▶ [Sezione del documento]:
Arrivano le dimissioni e il 31 marzo Flavio viene mandato al Don Orione, una delle case di riposo bergamasche che ora ospita i malati di coronavirus in via di guarigione. Pensa che sia la fine di questa terribile vicenda, invece comincia il suo secondo incubo personale. “Mi hanno messo in una stanzetta con altri due pazienti covid come me, col bagno in comune. Dopo due settimane che ho vissuto interamente a letto, mi hanno fatto i due tamponi. E lì è cominciato il mio nuovo incubo, quello di non sapere se ero sano e potevo tornare a casa. Ho chiesto l’esito fin da subito, hanno iniziato a dirmi che loro non l’avevano, che forse si era perso, e che comunque dovevo avere pazienza perché i malati erano tanti e Ats aveva tantissimo lavoro da fare. Ho cominciato a sentirmi come un ostaggio, prigioniero della sanità lombarda. Ho chiamato in Regione, mi hanno detto che dopo due giorni avrebbero dovuto comunicarmi la mia positività o negatività al coronavirus. Mi sono fatto sentire, niente. A dodici giorni dal test, non riescono ancora a darmi risposte. Io, comunque, oggi firmo le mie dimissioni. Posso farlo, vado a casa. Spero di essere guarito, ma non lo so, quindi cercherò di prendere tutte le precauzioni possibili per non rischiare di contagiare mia moglie”.

▶ [Dati forniti]:
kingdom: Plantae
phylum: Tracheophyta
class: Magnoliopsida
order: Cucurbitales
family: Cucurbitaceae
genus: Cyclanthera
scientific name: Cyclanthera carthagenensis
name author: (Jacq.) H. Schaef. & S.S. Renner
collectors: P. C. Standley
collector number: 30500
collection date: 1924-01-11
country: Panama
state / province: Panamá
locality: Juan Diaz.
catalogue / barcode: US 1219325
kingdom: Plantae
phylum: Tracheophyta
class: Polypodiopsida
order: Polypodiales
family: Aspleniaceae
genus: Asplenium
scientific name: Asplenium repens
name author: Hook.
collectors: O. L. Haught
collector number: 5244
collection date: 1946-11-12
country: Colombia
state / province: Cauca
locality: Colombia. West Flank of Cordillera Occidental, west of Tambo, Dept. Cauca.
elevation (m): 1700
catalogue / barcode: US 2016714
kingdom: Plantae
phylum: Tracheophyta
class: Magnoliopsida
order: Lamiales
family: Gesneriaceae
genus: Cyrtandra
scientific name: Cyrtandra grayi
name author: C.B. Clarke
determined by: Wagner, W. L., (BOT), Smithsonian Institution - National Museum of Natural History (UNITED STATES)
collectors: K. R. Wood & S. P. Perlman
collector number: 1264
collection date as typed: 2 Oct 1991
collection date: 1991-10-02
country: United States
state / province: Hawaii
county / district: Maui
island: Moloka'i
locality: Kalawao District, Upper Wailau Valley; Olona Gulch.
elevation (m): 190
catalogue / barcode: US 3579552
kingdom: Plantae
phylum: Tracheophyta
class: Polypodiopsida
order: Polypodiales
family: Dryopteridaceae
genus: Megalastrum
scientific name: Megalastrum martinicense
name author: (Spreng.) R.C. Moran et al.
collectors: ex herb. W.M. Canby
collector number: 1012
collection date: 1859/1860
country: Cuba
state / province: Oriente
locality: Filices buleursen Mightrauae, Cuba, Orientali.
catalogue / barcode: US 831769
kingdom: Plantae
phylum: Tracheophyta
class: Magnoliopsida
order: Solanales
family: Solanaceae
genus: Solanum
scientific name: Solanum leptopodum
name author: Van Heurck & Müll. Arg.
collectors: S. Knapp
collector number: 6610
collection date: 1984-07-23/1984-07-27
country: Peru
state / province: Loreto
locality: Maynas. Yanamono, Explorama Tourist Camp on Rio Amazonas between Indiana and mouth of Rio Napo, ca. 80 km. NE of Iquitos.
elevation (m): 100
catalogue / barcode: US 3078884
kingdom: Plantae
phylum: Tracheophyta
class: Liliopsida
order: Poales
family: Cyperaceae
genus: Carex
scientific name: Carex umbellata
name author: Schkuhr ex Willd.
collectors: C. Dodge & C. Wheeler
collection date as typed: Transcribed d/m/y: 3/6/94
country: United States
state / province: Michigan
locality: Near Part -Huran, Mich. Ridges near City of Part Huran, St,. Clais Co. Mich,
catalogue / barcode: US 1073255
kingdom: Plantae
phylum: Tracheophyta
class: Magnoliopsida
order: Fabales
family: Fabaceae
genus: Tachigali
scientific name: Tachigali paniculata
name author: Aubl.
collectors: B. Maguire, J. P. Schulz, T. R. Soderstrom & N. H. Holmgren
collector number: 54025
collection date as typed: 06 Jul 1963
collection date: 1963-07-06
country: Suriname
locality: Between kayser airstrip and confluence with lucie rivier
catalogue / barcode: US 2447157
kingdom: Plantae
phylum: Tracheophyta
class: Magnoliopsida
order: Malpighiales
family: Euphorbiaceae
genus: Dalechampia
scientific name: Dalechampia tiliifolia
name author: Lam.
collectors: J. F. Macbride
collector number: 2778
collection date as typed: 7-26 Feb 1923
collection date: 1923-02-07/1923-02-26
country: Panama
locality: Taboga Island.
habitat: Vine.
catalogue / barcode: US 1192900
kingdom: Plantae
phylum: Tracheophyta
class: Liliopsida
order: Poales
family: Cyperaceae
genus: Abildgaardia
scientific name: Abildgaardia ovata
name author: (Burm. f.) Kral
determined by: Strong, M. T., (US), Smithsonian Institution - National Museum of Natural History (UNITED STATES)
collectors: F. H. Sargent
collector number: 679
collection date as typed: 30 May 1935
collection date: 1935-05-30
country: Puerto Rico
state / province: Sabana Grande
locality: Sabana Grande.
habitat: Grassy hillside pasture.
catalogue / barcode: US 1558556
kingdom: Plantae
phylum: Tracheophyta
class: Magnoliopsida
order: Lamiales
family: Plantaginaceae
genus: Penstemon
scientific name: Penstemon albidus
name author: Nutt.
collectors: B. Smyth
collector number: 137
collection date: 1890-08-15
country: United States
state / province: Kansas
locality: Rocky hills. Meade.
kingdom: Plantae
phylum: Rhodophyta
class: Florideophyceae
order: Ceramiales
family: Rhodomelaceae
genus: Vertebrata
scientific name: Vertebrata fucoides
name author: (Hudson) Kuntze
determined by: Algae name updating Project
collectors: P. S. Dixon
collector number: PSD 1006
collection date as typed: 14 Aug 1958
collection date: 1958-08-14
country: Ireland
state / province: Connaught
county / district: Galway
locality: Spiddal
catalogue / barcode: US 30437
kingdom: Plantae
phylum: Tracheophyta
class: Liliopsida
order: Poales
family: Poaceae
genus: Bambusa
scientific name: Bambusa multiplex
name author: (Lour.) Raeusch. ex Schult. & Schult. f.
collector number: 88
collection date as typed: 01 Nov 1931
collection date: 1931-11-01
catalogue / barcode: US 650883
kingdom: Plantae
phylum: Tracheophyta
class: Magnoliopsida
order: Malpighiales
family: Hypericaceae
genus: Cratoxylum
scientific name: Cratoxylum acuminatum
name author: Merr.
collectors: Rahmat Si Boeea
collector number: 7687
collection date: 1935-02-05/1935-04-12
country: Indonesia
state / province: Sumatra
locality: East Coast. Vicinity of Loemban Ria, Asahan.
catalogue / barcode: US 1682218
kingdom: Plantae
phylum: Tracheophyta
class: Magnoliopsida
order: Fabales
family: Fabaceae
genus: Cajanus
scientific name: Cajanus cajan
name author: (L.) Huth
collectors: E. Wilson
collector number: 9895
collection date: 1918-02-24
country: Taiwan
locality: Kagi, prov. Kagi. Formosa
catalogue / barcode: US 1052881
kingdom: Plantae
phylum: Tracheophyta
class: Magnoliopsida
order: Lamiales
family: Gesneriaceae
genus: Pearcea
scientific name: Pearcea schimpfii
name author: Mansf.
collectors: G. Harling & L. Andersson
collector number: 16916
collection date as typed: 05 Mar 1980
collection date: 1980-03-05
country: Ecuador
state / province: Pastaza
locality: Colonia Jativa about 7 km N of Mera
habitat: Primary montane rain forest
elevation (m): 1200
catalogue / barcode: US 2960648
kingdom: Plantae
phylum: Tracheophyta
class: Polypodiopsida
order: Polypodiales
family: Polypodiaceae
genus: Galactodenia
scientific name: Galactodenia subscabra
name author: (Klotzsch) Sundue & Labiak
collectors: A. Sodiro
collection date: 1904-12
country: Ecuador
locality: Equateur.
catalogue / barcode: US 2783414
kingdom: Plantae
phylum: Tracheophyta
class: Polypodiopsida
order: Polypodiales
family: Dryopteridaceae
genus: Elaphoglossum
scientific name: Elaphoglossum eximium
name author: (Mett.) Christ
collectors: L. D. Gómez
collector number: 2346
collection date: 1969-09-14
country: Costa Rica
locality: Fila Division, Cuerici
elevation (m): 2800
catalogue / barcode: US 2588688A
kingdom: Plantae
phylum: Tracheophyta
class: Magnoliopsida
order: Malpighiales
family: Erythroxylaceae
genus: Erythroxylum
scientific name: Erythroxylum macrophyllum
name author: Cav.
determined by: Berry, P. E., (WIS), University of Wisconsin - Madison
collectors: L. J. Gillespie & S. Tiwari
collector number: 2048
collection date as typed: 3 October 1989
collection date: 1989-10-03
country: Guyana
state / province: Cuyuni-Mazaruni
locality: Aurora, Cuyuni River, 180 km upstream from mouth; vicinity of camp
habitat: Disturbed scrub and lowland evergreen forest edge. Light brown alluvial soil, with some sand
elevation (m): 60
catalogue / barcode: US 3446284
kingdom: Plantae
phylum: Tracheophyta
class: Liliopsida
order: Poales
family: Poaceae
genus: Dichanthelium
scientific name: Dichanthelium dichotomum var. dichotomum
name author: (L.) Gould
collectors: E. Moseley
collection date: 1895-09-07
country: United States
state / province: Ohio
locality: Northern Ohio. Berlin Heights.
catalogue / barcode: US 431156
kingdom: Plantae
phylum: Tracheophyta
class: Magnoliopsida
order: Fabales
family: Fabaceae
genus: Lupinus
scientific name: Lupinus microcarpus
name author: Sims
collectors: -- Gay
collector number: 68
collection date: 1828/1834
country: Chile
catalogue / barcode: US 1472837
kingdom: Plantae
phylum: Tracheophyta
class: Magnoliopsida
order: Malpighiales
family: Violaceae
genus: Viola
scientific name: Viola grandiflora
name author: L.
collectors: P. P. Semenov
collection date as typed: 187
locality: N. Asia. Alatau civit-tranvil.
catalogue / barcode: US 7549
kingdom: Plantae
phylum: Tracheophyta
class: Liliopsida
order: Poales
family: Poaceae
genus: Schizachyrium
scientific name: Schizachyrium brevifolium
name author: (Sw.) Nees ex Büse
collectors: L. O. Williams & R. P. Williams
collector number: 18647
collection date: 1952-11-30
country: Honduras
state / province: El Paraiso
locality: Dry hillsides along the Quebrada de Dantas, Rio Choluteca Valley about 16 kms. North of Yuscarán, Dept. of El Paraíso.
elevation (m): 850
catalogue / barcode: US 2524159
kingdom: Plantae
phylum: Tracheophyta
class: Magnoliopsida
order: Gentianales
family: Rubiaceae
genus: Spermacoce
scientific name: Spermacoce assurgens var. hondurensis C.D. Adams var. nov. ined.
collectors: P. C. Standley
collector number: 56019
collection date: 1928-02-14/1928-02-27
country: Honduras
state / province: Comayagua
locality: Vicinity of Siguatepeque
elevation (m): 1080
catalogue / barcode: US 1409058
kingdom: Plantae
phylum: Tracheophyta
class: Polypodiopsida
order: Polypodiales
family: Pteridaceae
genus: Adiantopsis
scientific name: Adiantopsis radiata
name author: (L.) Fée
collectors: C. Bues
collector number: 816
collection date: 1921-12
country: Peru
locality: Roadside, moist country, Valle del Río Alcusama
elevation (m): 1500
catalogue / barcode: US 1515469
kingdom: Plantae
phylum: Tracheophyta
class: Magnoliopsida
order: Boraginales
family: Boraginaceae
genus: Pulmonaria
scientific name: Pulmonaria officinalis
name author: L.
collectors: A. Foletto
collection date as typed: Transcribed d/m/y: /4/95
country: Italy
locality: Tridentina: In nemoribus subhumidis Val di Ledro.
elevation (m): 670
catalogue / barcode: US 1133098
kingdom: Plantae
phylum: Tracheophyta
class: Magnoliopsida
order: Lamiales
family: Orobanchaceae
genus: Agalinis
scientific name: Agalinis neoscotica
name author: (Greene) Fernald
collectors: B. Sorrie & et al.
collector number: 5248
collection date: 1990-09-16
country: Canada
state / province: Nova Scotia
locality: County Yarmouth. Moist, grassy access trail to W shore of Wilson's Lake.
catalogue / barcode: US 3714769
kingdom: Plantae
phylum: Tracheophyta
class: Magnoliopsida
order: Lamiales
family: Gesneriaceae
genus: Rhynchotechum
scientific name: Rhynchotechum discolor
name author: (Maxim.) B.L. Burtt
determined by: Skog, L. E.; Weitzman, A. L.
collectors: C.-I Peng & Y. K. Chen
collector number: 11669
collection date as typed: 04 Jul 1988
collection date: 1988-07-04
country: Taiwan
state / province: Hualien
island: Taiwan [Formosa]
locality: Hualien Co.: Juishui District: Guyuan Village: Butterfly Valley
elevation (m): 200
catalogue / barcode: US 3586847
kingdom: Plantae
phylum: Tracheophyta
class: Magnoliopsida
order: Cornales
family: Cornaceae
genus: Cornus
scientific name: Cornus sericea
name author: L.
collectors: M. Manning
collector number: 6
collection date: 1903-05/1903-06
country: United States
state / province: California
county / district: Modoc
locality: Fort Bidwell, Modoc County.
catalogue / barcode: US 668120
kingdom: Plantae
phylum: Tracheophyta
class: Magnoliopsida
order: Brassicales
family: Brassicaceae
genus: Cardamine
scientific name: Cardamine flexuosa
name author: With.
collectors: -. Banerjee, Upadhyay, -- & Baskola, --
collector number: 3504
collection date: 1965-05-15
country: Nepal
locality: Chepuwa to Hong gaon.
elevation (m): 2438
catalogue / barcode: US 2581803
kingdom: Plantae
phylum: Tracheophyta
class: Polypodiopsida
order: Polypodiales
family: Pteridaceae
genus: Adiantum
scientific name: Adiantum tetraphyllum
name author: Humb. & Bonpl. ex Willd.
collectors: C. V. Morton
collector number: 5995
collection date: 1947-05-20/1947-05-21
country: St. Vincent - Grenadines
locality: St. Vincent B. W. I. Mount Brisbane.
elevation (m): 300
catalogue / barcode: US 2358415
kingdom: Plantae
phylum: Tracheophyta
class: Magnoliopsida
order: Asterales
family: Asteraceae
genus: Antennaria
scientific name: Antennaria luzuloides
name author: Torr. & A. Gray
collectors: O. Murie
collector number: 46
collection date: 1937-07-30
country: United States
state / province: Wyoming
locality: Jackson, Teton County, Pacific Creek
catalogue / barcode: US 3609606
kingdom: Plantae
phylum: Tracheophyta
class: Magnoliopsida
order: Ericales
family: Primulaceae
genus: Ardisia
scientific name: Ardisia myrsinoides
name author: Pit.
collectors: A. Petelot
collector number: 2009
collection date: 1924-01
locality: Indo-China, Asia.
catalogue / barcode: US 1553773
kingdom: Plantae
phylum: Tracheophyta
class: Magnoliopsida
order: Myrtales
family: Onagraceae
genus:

▶ [Consegna]:
Stabilisci se le affermazioni seguenti concordano con il brano su Flavio e il Don Orione. Per ciascuna rispondi sì o no e cita alla lettera le parole del brano che lo decidono.
1. Flavio viene trasferito al Don Orione il 31 marzo.
2. Al Don Orione Flavio ha una stanza tutta per sé.
3. In Regione gli dicono che l'esito del tampone arriverà dopo una settimana.

▶ [Risultato]:
1. Sì: "il 31 marzo Flavio viene mandato al Don Orione".
2. No: "Mi hanno messo in una stanzetta con altri due pazienti covid come me".
3. No: "mi hanno detto che dopo due giorni avrebbero dovuto comunicarmi la mia positività o negatività al coronavirus".